● **WHAT YOU ARE ASKED TO DO**: An exact transcription of all the records, free of pictures, is the expected answer.

= = =

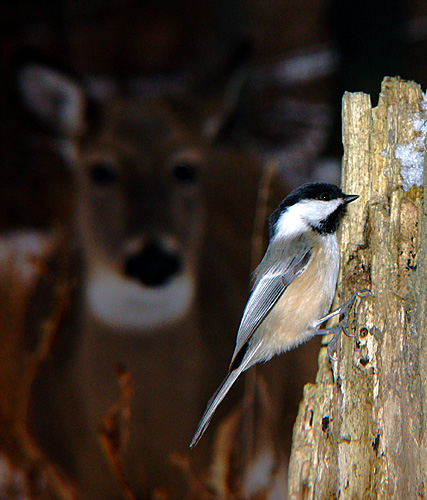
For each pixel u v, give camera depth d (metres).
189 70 21.88
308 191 6.74
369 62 15.82
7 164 18.06
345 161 6.13
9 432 9.89
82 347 10.23
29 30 22.59
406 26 16.67
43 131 11.26
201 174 10.79
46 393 10.10
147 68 22.34
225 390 6.52
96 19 23.14
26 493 9.52
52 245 12.51
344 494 5.65
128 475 9.55
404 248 5.77
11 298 11.20
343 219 6.24
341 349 5.92
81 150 10.80
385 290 5.76
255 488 9.27
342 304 6.13
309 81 19.33
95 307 10.33
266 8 21.34
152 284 10.11
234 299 11.49
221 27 22.09
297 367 10.95
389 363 5.66
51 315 10.09
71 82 10.98
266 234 12.01
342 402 5.82
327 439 5.95
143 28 22.97
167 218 10.22
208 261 11.48
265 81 19.52
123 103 11.28
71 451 9.86
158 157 10.48
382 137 5.97
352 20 15.88
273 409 10.38
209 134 11.60
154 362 10.22
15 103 11.66
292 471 6.21
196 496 9.45
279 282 6.74
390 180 5.90
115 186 10.38
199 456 9.91
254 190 12.62
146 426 9.88
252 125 18.33
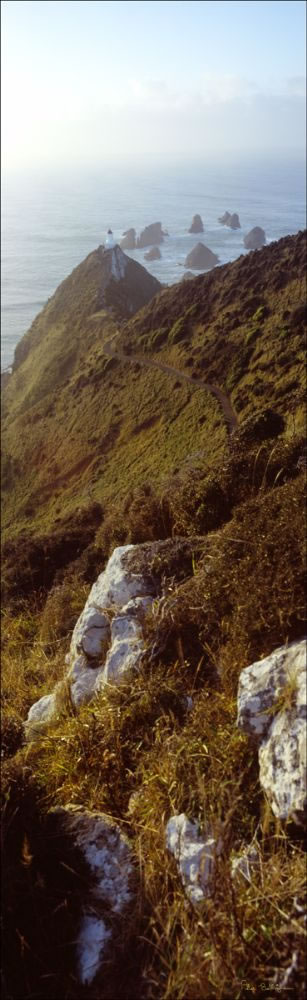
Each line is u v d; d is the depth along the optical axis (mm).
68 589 7484
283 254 57156
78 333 81438
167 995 2072
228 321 51625
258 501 4465
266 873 2314
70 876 2566
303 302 46469
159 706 3469
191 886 2402
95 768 3291
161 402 47281
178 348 54000
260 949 2070
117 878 2568
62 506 42438
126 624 4434
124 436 47094
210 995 2025
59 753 3477
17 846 2582
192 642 3867
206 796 2693
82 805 3070
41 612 7961
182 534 6469
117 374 57312
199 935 2186
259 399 37688
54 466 51375
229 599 3701
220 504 6125
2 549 10719
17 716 4758
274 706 2740
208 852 2480
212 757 2840
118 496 32969
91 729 3527
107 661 4230
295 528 3564
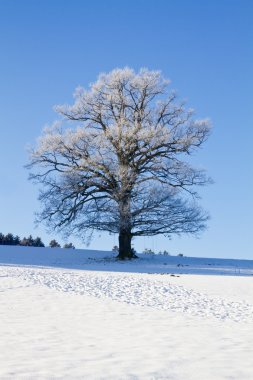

= = =

● **ANSWER SECTION**:
For each pixel u v, give camera depth d (metres).
189 70 21.88
308 191 6.74
369 62 15.82
7 164 18.06
345 161 6.13
9 432 9.89
82 347 10.23
29 30 22.59
406 26 16.67
43 131 11.26
201 174 10.79
46 393 10.10
147 68 22.34
225 390 6.52
96 19 23.14
26 493 9.52
52 245 12.51
344 494 5.65
128 475 9.55
404 248 5.77
11 298 11.20
343 219 6.24
341 349 5.92
81 150 10.80
385 290 5.76
255 488 9.27
342 304 6.13
309 81 19.33
95 307 10.33
266 8 21.34
152 284 10.11
234 299 11.49
221 27 22.09
297 367 10.95
389 363 5.66
51 315 10.09
71 82 10.98
266 234 12.01
342 402 5.82
327 439 5.95
143 28 22.97
167 218 10.22
208 261 11.48
265 81 19.52
123 103 11.28
71 451 9.86
158 157 10.48
382 137 5.97
352 20 15.88
273 409 10.38
209 134 11.60
154 362 10.22
15 103 11.66
292 471 6.21
196 496 9.45
279 282 6.74
390 180 5.90
115 186 10.38
199 456 9.91
254 190 12.62
146 426 9.88
252 125 18.33
Each line is u v d; d is the depth along the optical axis (mm).
68 589 7484
283 254 57156
78 333 81438
167 995 2072
228 321 51625
258 501 4465
266 873 2314
70 876 2566
303 302 46469
159 706 3469
191 886 2402
95 768 3291
161 402 47281
178 348 54000
260 949 2070
117 878 2568
62 506 42438
126 624 4434
124 436 47094
210 995 2025
59 753 3477
17 846 2582
192 642 3867
206 796 2693
82 805 3070
41 612 7961
182 534 6469
117 374 57312
199 935 2186
259 399 37688
54 466 51375
229 599 3701
220 504 6125
2 549 10719
17 716 4758
274 706 2740
208 852 2480
212 757 2840
118 496 32969
91 729 3527
107 661 4230
295 528 3564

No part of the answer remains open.